8. We now wish to consider this application within the above set out principles. It is common ground that the respondent was employed by the applicant and that she was granted clinical privileges to admit patients with the applicant which was renewed over the time and as at the time she tendered her resignation on 1st April, 2019, the same was valid until 31st May, 2021. We are satisfied, that the application raises several arguable issues among them whether the clinical privilege given to the respondent was tied to her employment and whether the respondent had pleaded a case of constitutional violation of discrimination among others. We also wish to throw caution that not all arguable points have a predilection of success when the appeal is heard and our determination is on a prima facie basis
9. On the nugatory aspect, one of the orders issued was declaratory in nature, which is not capable of being executed. See the case of; Ndungu Kinyanjui vs. Kibichoi Kugeria Services and Another, NAI Civil Application No. 79 of 2007 (unreported) this Court stated that: -
“…that in an application under Rule 5(2) (b) for stay of execution, where the court whose orders is sought to be stayed has not ordered any of the parties to do anything, or to refrain from doing anything, or to pay any sum, there would be nothing arising out of that decision for this Court to enforce or to restrain by injunction.”

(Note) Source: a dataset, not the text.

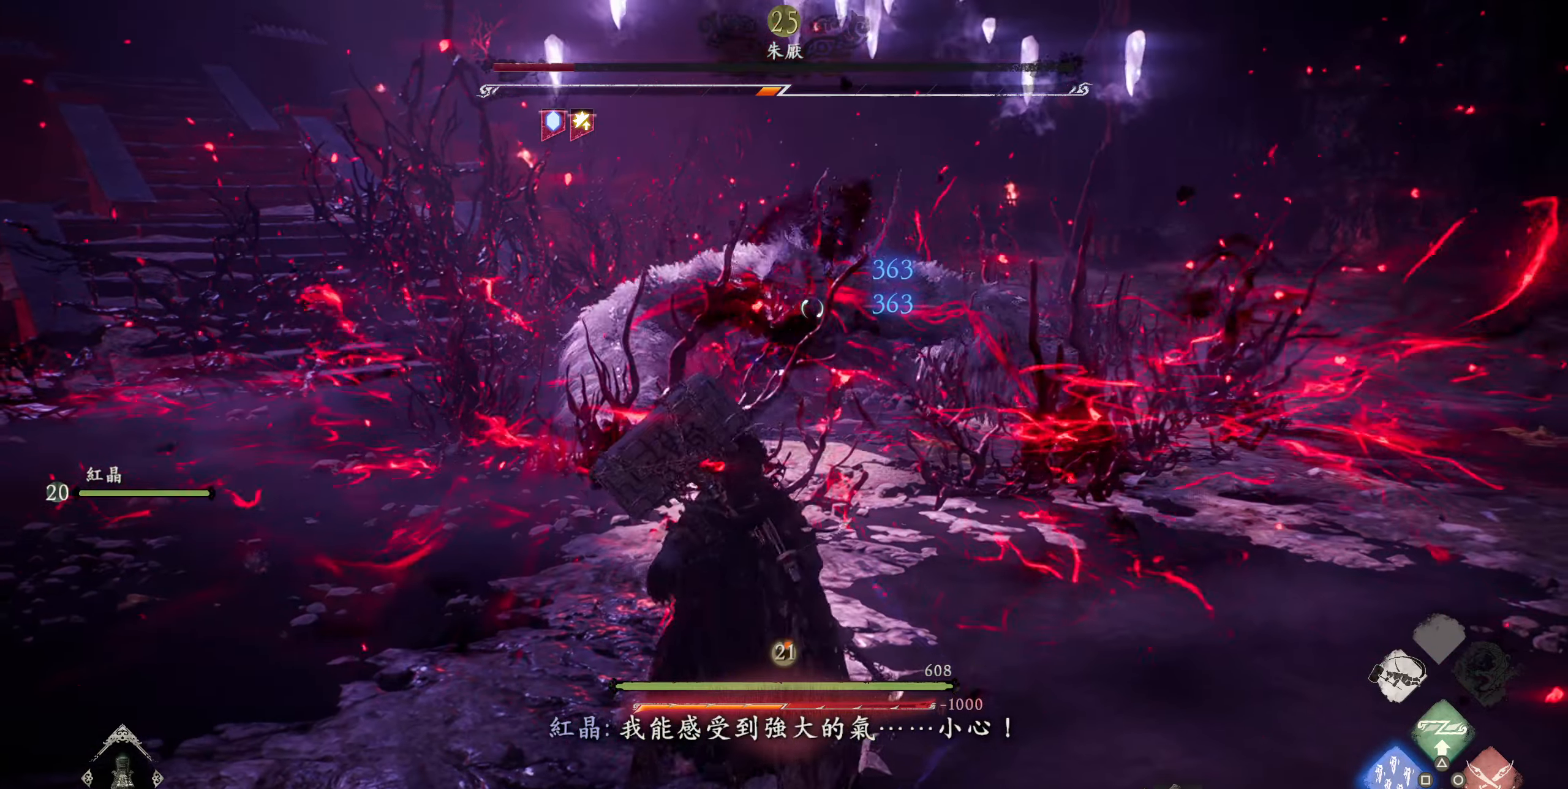
{"dt_ms": 500, "buttons": ["R2"], "left_stick": "center", "right_stick": "center", "events": [[17, "SQUARE", "down"], [117, "SQUARE", "up"], [167, "SQUARE", "down"], [283, "SQUARE", "up"], [350, "SQUARE", "down"], [450, "SQUARE", "up"]]}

The other order was to quash a letter dated 17th June, 2019 which purported to cancel the clinical privileges of the respondent. We do not see what is prejudicial about this order, as the respondent had clinical privileges which were valid until 31st May, 2021. The respondent had been admitting patients at the applicant hospital and there were no allegations of professional misconduct or negligence unlike in the case of Nairobi Hospital vs. Stanley Ominde Khainga (supra).
Accordingly, we find the applicant has not satisfied the twin principles in granting the orders sought. Therefore, this application is dismissed with costs to the respondent.
Dated and delivered at Nairobi this 19th day of June, 2020.
M. K. KOOME
JUDGE OF APPEAL
JUDGE OF APPEAL
JUDGE OF APPEAL
I certify that this is a true copy of the original.